1923
«Pierre Teilhard embarca em Marselha, a 6 de Abril de 1923, com destino à China. A partir de
Port-Said surgem novos horizontes e, como todo o viajante que toca pela primeira
vez o Oriente, é presa da sua magia e vai anotando, entre uma escala e outra,
as suas impressões de viajante, 15 de Abril de 1923.
Drante todo o dia deslizámos no golfo de Suez, entre duas
terras prodigiosamente pitorescas e desoladas. O Sinai, maciço de
granito de grés vermelho retalhado, e a costa egípcia, a princípio uniforme e
tabular, depois eriçada de toda a espécie de picos extraordinários, todos por
igual ásperos e nus. Por sobre tudo isto, umas tonalidades de sonho de uma
doçura estranha nestes climas extremos. A leste o mar parecia azul-escuro. A
linha do horizonte desenhava-se com nitidez de gume. E depois, sobre esta faixa
sombria, sem transição, erguiam-se montanhas de um rosa-suave, num vaporoso céu
verde. Ao pôr do Sol, foi a costa ocidental que atraiu a si toda a beleza do
crepúsculo. À medida que o Sol desaparecia num torvelinho de nuvens
incandescentes, as montanhas do Egipto, até então envoltas em bruma, começaram
a passar por todos os tons de violeta possíveis, desde o roxo mais escuro ao lilás
mais transparente. E uma linha inteira de pontas agudas, em forma de dentes de
serra, recortadas no céu dourado, foram os últimos sinais de terra a desvanecerem-se.
Toda esta magia nada era ao pé do que o espírito descobria nestas terras quase
desconhecidas, que quase ninguém visita e a que, talvez por isso mesmo, se
prendem as fases mais misteriosas da nossa história religiosa. Eu gostaria de
desembarcar nesta costa rochosa, não apenas para analisá-la com o meu martelo
mas para tentar ouvir também a voz da Sarça-Ardente. Não terá, porém, já
passado o momento em que Deus falava no deserto, e não compreendemos nos agora
que Aquele que é não se ouve aqui ou
acolá, porque os cimos habitados por Ele não são uma montanha inacessível mas uma esfera mais profunda das coisas?

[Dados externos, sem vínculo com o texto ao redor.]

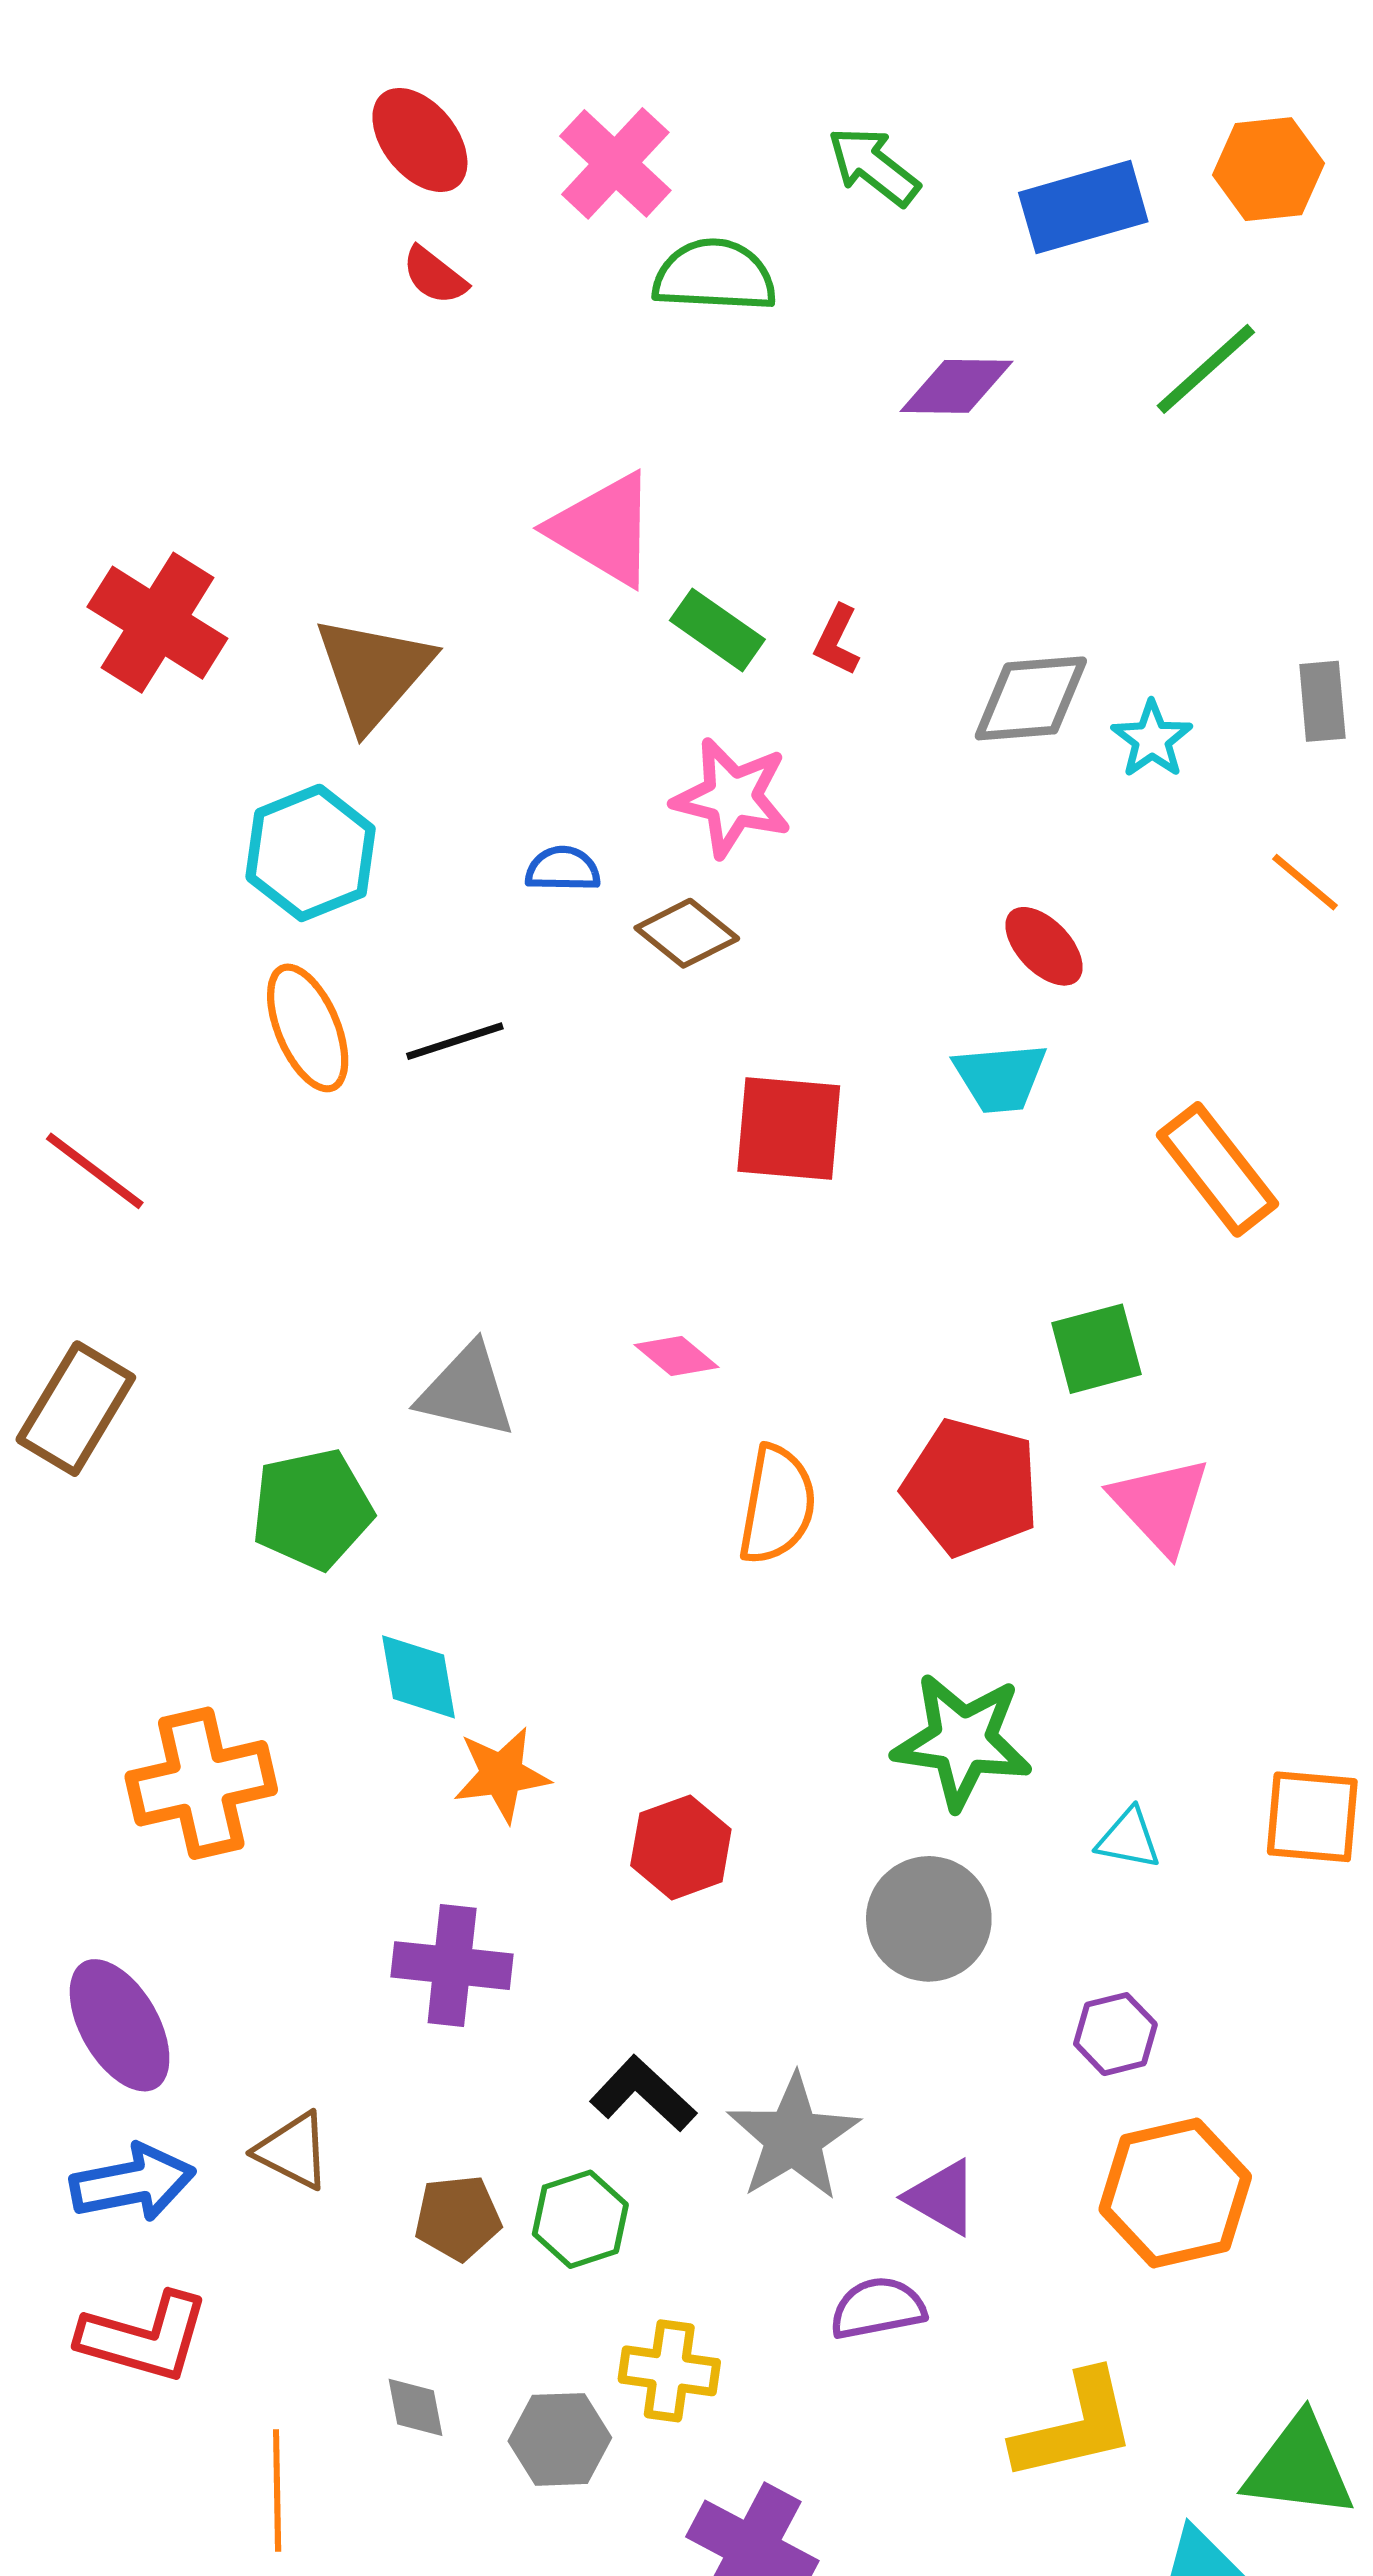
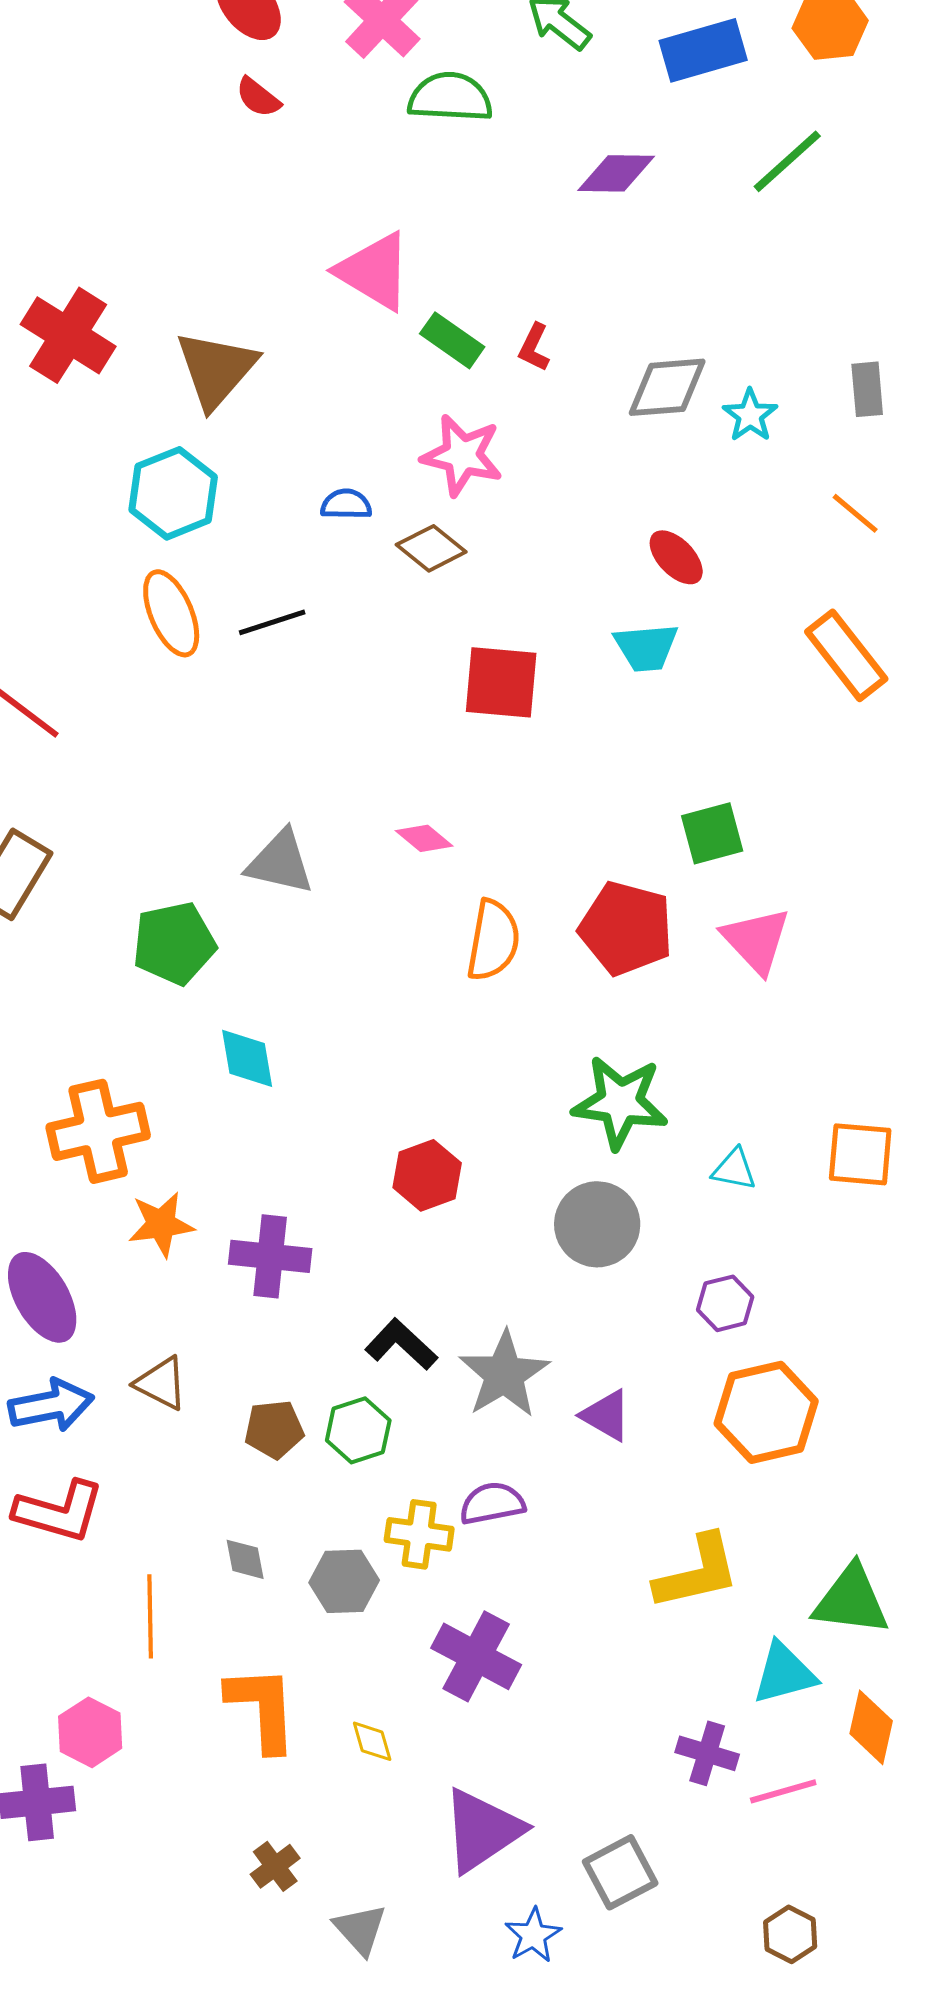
orange rectangle: (1218, 1169) -> (846, 655), moved
orange star: (502, 1775) -> (161, 1224), moved
purple semicircle: (878, 2308) -> (492, 1503), moved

O segredo do mundo está em toda a parte onde consigamos ver o universo transparente.
17 de Abril.
Outras paisagens, paisagens humanas, desfilam ao mesmo tempo,
ainda mais sedutoras. Como nos dias de guerra, em que tantas confrontações se lhe
ofereceram na familiaridade da vida de bordo, Pierre Teilhard olha, observa, dialoga
com os mais diversos interlocutores. Os espíritos
que se encontram num paquete são espantosamente diferentes entre si: desde o
negro da casa das máquinas, o criado chinês até ao administrador colonial, ao
soldado, ao comerciante, passando pelo missionário. Estes contactos
permitem-lhe avaliar o relevo e os
abismos da camada humana que esse pequeno universo flutuante transporta.
Conversações com o médico de bordo, que muito observara nas suas viagens e de
forma inteligente: russos de todas as categorias, arménios, malgaches,
crioulos... Curiosa e enigmática personagem
que parece ter abordado todas as ciências e todas as experiências. O outro
médico colonial fala-lhe da Indochina e do Chade. Constitui intenso
despaisamento para o antropólogo o espectáculo destas variadas gentes, nestes
quotidianos encontros, porque a alma
humana é algo de infinitamente mais vasto e mais movente do que gostaríamos de
supor. Os professores de Teologia fariam bem em passar todos por este
estágio que estou a fazer aqui. Começo a crer que há uma certa visão do mundo
real tão vedada a certos crentes como o mundo da fé o é aos que o não são. Estes
últimos, os positivistas, os cépticos, espantam-no pela sua incapacidade de
apreender tudo o que ultrapasse o nível experimental, e este sábio místico não
os surpreende menos, mas é curioso, mesmo assim, que com pessoas que não
acreditam em coisa alguma se travem conversações básicas em que são abordados
todos os grandes problemas e em que elas esvaziam o saco quando o homem com
quem dialogam se mostra tão francamente
sincero quanto possível, a sua única táctica. E, nestas permutas de homem
para homem, Pierre Teilhard observa que encontra uma fonte de reacções salutares para o seu próprio espírito». In Pierre
Teilhard Chardin, Lettres de Voyage, 1956, Cartas de Viagem (1923-1939), Portugália
Editora, Lisboa, tradução de Ramos Rosa, 1969.